→ Provided information:
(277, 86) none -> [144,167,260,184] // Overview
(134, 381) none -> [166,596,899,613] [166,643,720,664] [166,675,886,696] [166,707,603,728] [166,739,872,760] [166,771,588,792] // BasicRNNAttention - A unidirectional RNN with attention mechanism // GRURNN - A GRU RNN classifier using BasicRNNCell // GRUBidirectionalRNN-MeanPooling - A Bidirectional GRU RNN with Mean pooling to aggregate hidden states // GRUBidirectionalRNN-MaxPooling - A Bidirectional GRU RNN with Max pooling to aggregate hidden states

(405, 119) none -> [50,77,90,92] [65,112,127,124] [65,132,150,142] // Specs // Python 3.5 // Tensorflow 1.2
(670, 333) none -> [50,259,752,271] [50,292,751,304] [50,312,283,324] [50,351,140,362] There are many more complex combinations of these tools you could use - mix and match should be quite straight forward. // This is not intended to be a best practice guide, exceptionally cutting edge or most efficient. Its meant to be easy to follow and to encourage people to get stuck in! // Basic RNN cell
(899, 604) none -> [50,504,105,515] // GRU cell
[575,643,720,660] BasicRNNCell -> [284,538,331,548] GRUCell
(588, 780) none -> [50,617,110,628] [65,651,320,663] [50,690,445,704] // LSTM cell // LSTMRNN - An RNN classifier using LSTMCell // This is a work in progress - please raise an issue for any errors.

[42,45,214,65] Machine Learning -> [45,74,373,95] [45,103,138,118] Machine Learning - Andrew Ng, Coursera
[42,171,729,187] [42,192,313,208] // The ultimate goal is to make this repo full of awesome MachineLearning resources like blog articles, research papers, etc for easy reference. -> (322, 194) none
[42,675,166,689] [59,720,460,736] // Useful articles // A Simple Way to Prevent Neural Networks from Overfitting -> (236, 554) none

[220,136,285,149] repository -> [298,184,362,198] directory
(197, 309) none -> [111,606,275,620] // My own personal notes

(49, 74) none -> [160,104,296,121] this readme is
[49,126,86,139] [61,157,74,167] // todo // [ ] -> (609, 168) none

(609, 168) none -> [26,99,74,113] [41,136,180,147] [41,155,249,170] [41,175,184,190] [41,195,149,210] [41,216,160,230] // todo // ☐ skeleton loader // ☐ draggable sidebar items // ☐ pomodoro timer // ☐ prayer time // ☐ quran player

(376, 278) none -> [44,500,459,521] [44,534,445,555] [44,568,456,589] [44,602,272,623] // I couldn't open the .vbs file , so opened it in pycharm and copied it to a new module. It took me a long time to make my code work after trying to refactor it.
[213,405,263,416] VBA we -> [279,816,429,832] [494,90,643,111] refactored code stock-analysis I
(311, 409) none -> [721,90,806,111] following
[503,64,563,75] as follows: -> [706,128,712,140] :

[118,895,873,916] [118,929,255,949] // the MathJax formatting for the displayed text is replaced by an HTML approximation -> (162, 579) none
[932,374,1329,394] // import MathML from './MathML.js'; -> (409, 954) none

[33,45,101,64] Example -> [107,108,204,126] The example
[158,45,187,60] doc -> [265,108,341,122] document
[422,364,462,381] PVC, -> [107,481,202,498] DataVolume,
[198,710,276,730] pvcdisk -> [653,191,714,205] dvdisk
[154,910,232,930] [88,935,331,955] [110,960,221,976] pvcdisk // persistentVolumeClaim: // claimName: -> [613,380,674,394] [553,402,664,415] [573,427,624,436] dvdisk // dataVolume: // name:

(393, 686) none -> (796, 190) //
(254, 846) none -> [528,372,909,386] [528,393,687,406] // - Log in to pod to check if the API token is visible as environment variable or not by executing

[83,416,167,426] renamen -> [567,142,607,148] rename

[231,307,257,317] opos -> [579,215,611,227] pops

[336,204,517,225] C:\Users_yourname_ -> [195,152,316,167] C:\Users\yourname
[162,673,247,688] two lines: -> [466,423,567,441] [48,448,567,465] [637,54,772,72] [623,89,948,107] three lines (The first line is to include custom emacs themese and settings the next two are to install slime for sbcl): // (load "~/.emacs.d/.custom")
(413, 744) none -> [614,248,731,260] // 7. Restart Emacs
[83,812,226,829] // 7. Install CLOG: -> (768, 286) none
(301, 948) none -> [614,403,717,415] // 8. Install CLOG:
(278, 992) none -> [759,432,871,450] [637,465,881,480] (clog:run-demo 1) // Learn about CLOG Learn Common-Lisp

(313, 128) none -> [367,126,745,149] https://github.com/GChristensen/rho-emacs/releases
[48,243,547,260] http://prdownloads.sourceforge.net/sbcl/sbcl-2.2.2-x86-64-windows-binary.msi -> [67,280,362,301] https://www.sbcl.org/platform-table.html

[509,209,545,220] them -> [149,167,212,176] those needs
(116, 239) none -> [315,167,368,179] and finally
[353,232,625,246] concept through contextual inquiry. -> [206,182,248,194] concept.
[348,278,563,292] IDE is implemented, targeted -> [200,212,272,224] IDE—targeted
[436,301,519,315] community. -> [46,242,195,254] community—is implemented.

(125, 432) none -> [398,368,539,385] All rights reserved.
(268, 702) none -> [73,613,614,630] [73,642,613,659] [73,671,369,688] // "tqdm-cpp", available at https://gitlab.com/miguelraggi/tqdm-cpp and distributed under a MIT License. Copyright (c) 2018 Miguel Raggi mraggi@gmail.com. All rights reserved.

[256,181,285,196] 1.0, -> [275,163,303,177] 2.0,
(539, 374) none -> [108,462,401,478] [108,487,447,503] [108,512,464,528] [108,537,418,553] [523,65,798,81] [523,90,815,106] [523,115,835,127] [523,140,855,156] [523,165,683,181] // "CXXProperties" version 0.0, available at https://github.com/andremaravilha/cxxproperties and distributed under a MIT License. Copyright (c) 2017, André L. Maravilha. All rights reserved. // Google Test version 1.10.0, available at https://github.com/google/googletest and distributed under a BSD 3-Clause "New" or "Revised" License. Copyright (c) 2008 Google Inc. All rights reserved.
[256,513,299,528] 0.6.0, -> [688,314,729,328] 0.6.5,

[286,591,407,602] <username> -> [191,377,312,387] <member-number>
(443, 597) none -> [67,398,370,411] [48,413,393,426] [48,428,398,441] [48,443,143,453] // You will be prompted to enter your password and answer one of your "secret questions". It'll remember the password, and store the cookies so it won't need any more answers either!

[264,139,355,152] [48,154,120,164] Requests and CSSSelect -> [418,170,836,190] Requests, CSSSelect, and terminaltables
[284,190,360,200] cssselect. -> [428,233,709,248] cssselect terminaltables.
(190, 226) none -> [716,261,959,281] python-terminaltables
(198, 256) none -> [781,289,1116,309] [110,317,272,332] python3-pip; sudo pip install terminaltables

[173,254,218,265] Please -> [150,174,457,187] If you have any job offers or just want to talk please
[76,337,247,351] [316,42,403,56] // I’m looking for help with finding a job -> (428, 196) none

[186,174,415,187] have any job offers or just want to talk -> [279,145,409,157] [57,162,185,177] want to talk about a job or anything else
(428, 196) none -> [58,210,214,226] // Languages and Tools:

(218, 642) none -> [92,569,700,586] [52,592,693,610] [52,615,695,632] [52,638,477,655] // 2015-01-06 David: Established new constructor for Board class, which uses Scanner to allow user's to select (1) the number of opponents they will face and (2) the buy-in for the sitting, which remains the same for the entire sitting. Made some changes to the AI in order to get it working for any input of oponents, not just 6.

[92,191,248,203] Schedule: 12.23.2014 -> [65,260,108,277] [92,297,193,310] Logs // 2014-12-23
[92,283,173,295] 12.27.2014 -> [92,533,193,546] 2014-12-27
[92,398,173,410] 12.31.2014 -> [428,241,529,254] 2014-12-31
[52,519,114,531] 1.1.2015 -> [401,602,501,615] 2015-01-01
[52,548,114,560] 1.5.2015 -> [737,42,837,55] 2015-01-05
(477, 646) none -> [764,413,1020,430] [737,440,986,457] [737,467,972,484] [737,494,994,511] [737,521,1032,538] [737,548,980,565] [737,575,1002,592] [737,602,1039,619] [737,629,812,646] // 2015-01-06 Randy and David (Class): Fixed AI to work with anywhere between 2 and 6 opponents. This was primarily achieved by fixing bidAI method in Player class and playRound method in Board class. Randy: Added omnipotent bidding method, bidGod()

→ Problem requirements: Your task is to transcribe, with no changes, only the lines of the listing above that lie between the line holding "[42,171,729,187] [42,192,313,208] //" and the line holding "[49,126,86,139] [61,157,74,167] //", inclusive.

→ Your response:
[42,171,729,187] [42,192,313,208] // The ultimate goal is to make this repo full of awesome MachineLearning resources like blog articles, research papers, etc for easy reference. -> (322, 194) none
[42,675,166,689] [59,720,460,736] // Useful articles // A Simple Way to Prevent Neural Networks from Overfitting -> (236, 554) none

[220,136,285,149] repository -> [298,184,362,198] directory
(197, 309) none -> [111,606,275,620] // My own personal notes

(49, 74) none -> [160,104,296,121] this readme is
[49,126,86,139] [61,157,74,167] // todo // [ ] -> (609, 168) none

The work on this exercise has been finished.